SAM-Body4D: Training-Free 4D Human Body Mesh Recovery from Videos
Mingqi Gao, Yunqi Miao, Jungong Han
2025-12-10
Summary
This paper introduces a new method, SAM-Body4D, for creating accurate 3D models of people from videos. It builds upon existing technology that works well with single images, but improves it to handle the challenges of video – like things moving quickly or parts of the body being hidden.
What's the problem?
Current methods for creating 3D human models from videos often struggle with consistency between frames, meaning the model can 'jump' around or look unnatural. They also have trouble when parts of a person are blocked from view, like behind another object. Applying image-based methods to each frame of a video individually doesn't take advantage of the fact that people generally move smoothly and continuously.
What's the solution?

+---+

Directions ▸
a: Reproduce the stretch of the SAM-Body4D summary from "Current methods for" through "What's the solution?".
b: Resume the SAM-Body4D summary after its last line.
The rows come from a separate source.

Information shown ▸
+---+

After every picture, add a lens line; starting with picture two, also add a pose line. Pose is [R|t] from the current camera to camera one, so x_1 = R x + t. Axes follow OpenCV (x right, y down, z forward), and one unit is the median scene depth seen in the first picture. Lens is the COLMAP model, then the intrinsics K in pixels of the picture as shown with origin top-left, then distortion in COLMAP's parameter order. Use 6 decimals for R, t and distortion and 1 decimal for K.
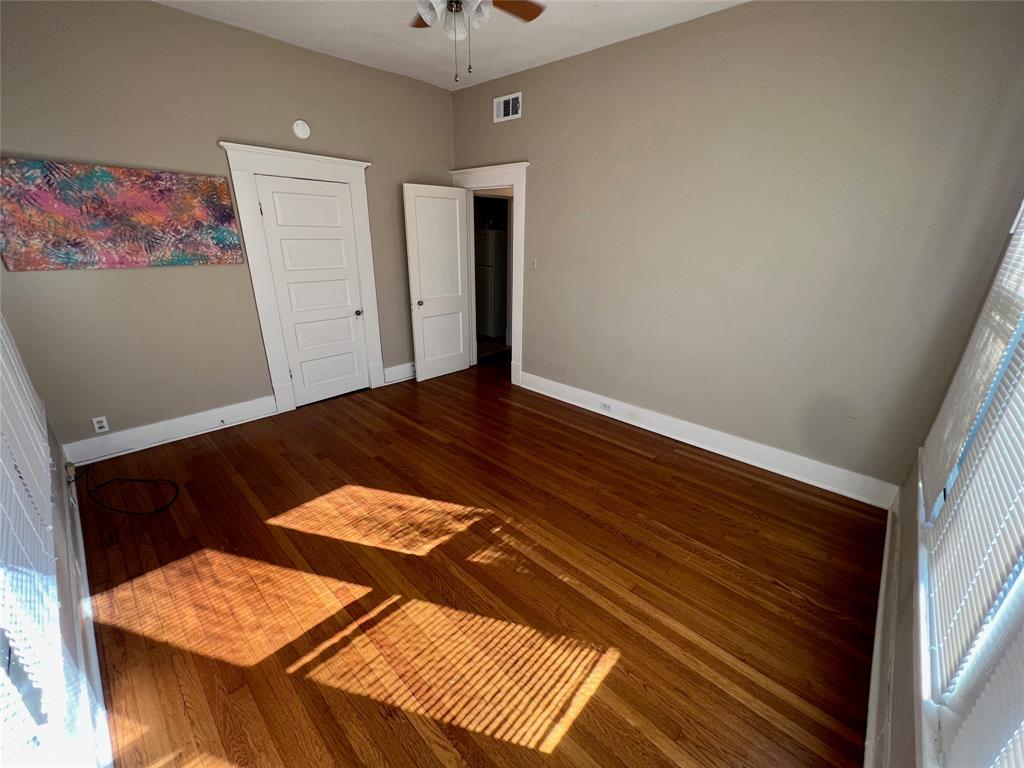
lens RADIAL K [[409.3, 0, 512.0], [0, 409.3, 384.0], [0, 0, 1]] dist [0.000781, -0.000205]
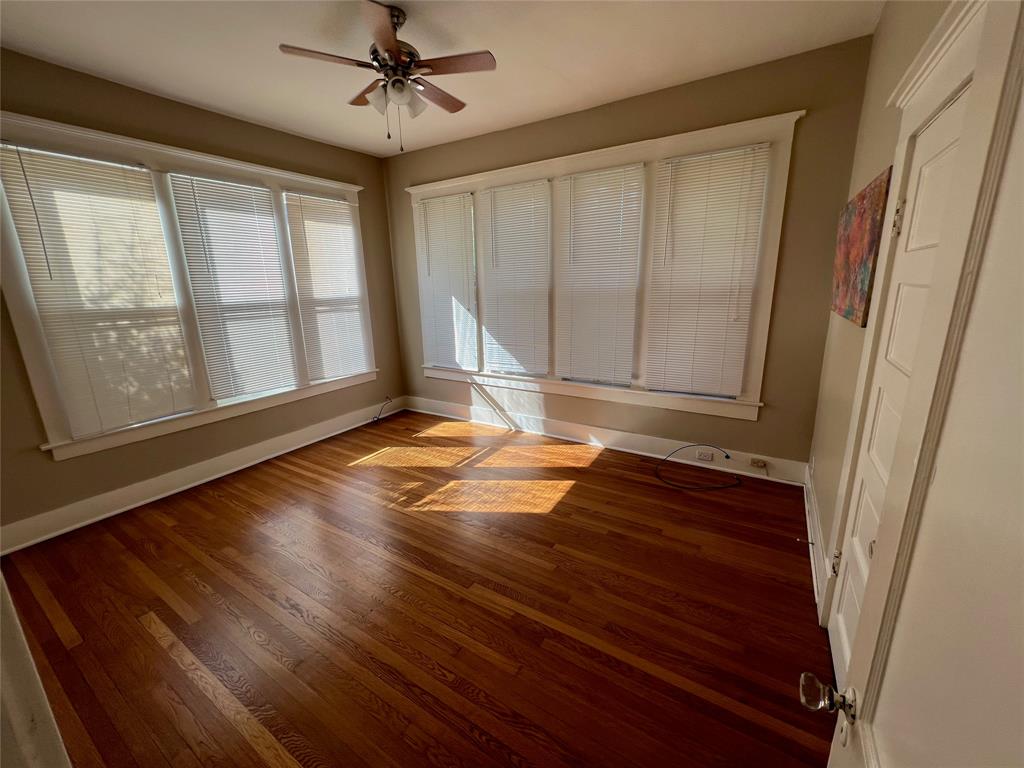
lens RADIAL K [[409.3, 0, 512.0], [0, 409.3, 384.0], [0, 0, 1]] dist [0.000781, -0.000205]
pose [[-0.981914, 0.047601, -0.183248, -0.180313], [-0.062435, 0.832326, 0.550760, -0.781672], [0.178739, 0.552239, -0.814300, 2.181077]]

+---+

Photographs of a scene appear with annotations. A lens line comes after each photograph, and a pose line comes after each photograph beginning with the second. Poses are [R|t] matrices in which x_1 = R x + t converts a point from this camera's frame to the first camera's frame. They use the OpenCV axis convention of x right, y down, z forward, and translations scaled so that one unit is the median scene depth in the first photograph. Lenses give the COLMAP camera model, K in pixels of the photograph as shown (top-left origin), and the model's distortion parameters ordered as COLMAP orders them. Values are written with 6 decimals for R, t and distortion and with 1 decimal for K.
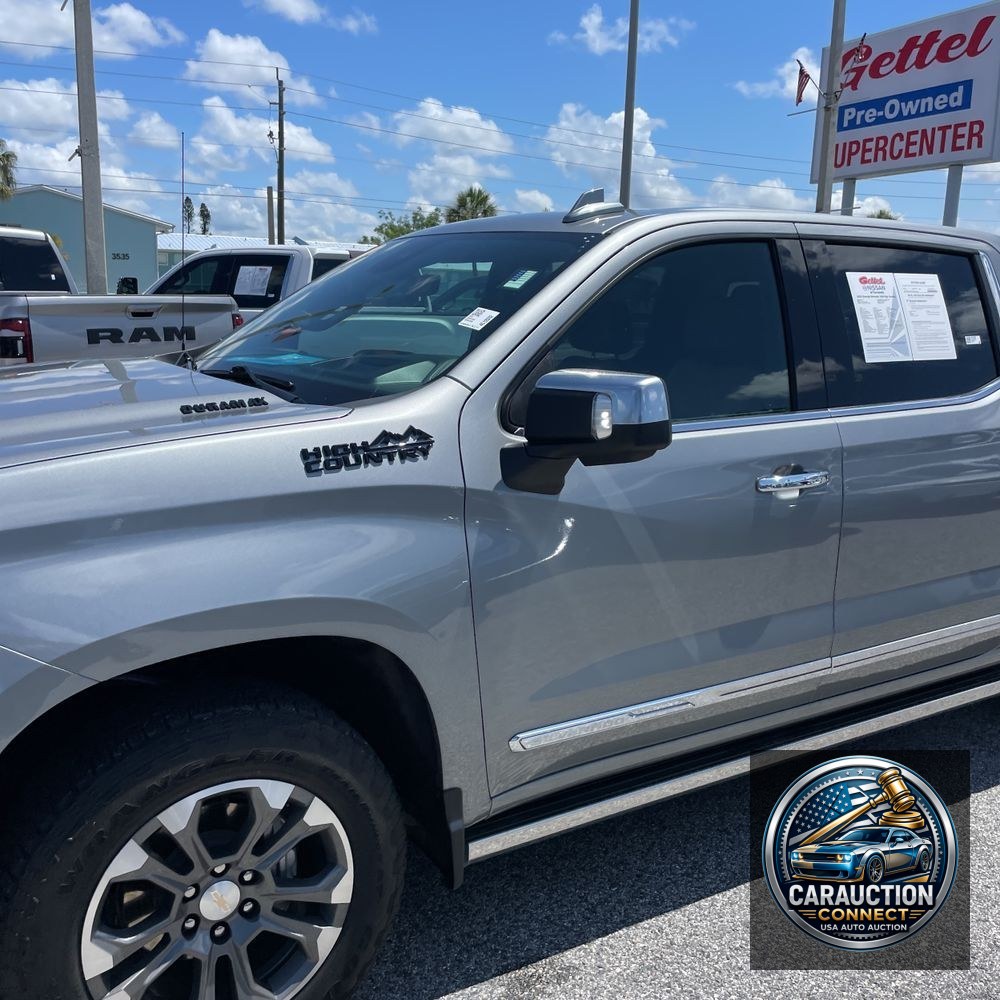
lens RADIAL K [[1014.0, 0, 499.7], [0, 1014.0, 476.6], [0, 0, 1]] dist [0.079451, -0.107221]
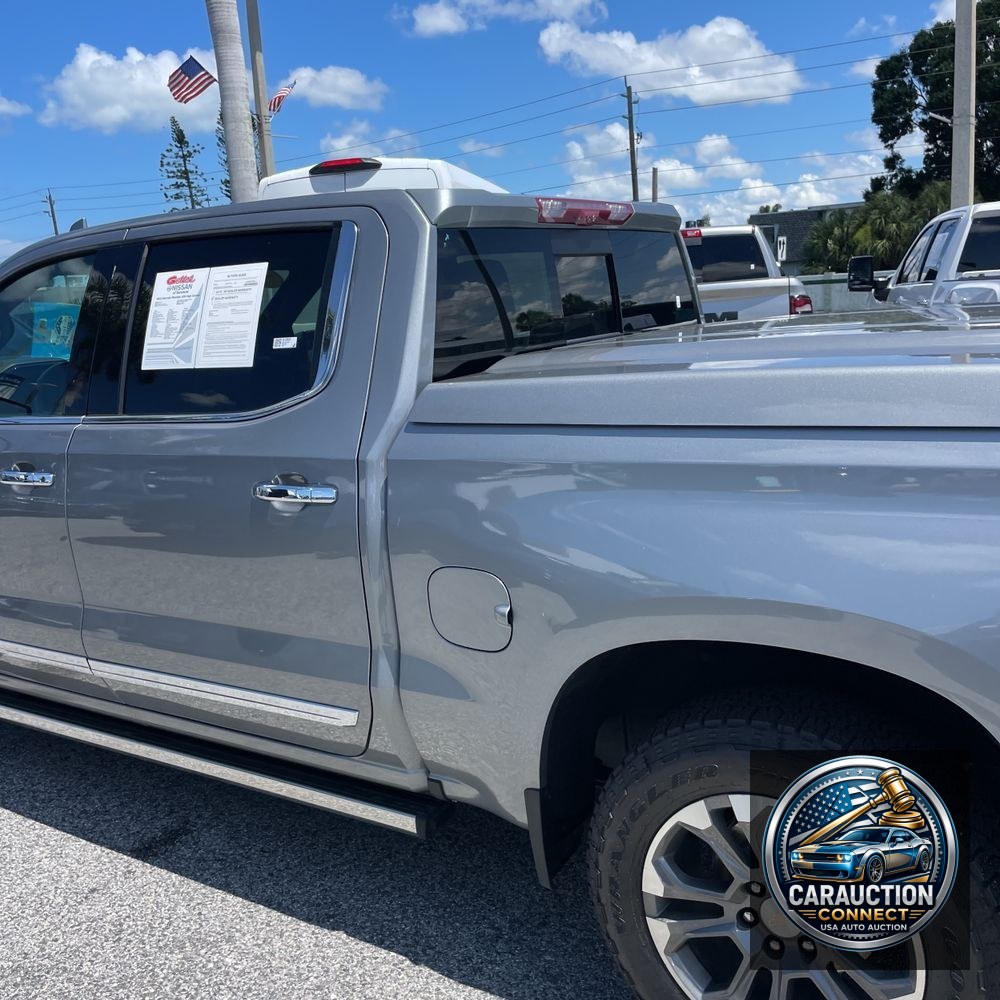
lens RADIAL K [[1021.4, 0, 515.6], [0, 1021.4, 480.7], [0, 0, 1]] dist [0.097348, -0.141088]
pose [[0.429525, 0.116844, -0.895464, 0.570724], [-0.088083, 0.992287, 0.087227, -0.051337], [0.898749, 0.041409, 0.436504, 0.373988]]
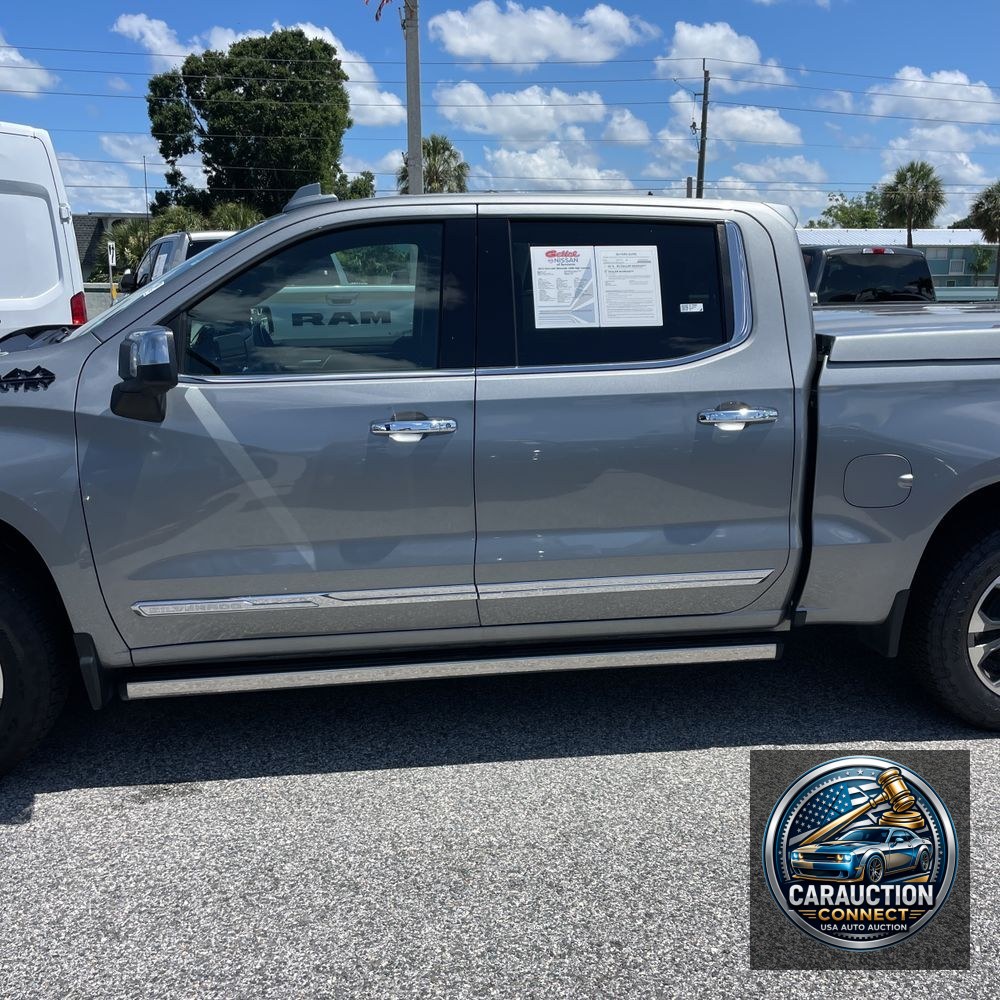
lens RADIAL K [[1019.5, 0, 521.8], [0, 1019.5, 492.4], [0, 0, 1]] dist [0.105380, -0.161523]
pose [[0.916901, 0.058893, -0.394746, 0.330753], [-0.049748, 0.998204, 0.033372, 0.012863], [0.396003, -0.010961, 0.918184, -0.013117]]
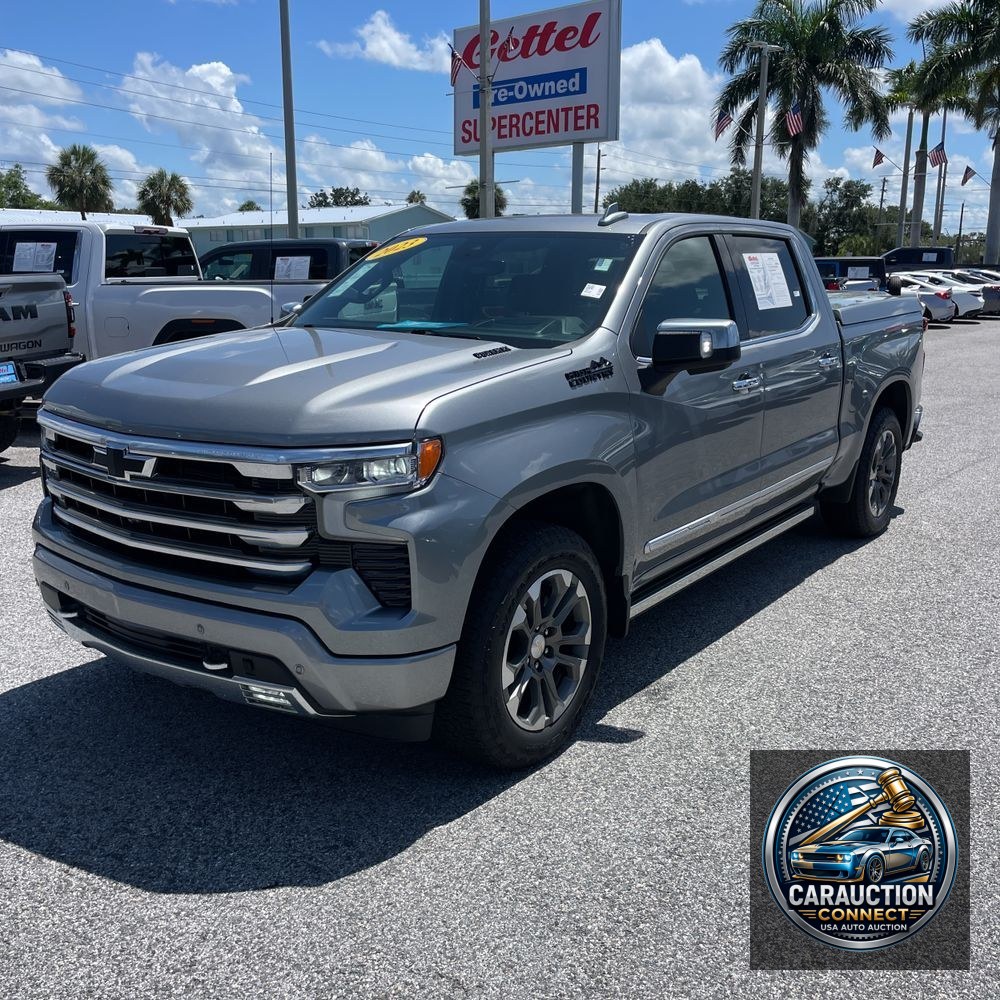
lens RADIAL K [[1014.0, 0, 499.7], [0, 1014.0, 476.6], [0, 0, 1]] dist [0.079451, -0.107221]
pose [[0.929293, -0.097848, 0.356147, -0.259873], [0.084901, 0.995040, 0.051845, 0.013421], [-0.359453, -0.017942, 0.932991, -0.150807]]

+---+

Answers for each item ▸
a:
Current methods for creating 3D human models from videos often struggle with consistency between frames, meaning the model can 'jump' around or look unnatural. They also have trouble when parts of a person are blocked from view, like behind another object. Applying image-based methods to each frame of a video individually doesn't take advantage of the fact that people generally move smoothly and continuously.
What's the solution?

b:
SAM-Body4D solves this by first identifying and consistently labeling each person throughout the video using a video segmentation model. It then fills in missing parts of the person's shape when they are temporarily hidden. Finally, it uses this improved information to guide a 3D model creation process, resulting in a smoother and more accurate 3D reconstruction of the person's movements over time. Importantly, this all happens without needing to retrain the existing 3D model creation technology.
Why it matters?
This work is important because it makes 3D human pose and shape estimation from videos much more reliable. This has a lot of potential applications, like improving motion capture for animation, creating more realistic virtual reality experiences, and helping computers better understand human behavior in real-world scenarios. The fact that it doesn't require extra training makes it easy to use with existing tools.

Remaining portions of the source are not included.